[Exercise]: Output nothing but the line containing "SD-WAN Benefits include" and the lines after it through the end of the material below, each reproduced exactly.

[The data]:

═══

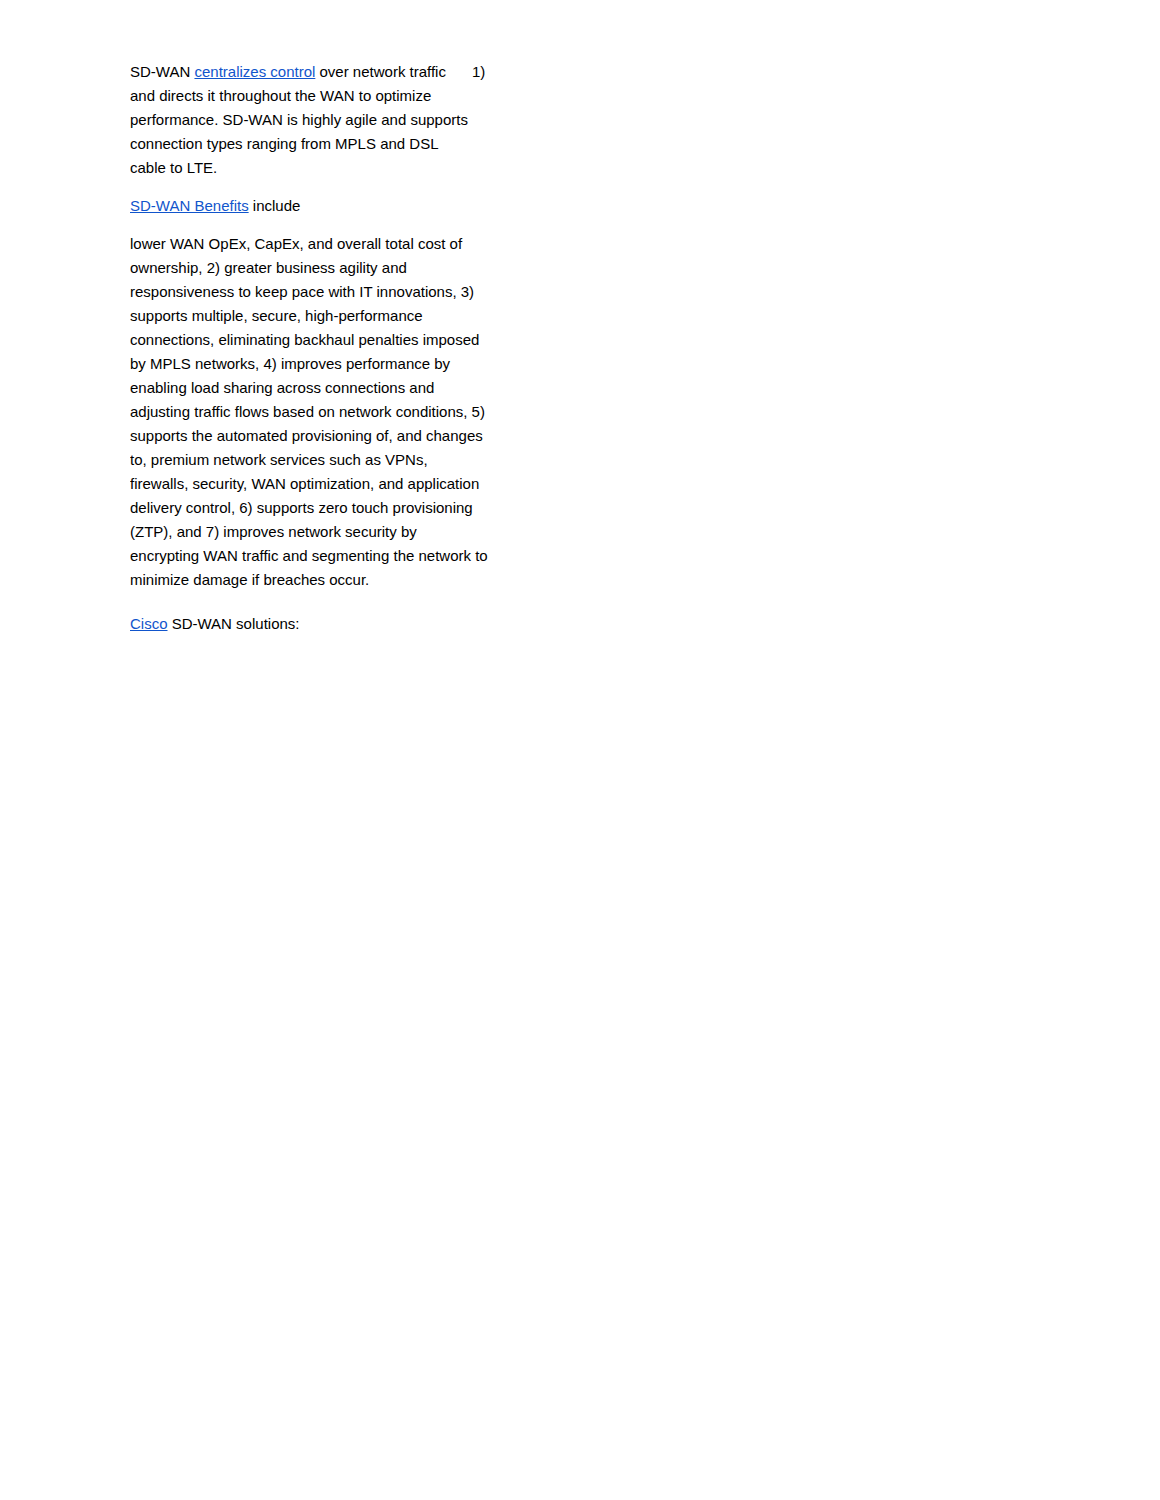SD-WAN centralizes control over network traffic and directs it throughout the WAN to optimize performance. SD-WAN is highly agile and supports connection types ranging from MPLS and DSL cable to LTE.
SD-WAN Benefits include
1) lower WAN OpEx, CapEx, and overall total cost of ownership, 2) greater business agility and responsiveness to keep pace with IT innovations, 3) supports multiple, secure, high-performance connections, eliminating backhaul penalties imposed by MPLS networks, 4) improves performance by enabling load sharing across connections and adjusting traffic flows based on network conditions, 5) supports the automated provisioning of, and changes to, premium network services such as VPNs, firewalls, security, WAN optimization, and application delivery control, 6) supports zero touch provisioning (ZTP), and 7) improves network security by encrypting WAN traffic and segmenting the network to minimize damage if breaches occur.
Cisco SD-WAN solutions:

═══

[Answer to the problem]:
SD-WAN Benefits include
1) lower WAN OpEx, CapEx, and overall total cost of ownership, 2) greater business agility and responsiveness to keep pace with IT innovations, 3) supports multiple, secure, high-performance connections, eliminating backhaul penalties imposed by MPLS networks, 4) improves performance by enabling load sharing across connections and adjusting traffic flows based on network conditions, 5) supports the automated provisioning of, and changes to, premium network services such as VPNs, firewalls, security, WAN optimization, and application delivery control, 6) supports zero touch provisioning (ZTP), and 7) improves network security by encrypting WAN traffic and segmenting the network to minimize damage if breaches occur.
Cisco SD-WAN solutions:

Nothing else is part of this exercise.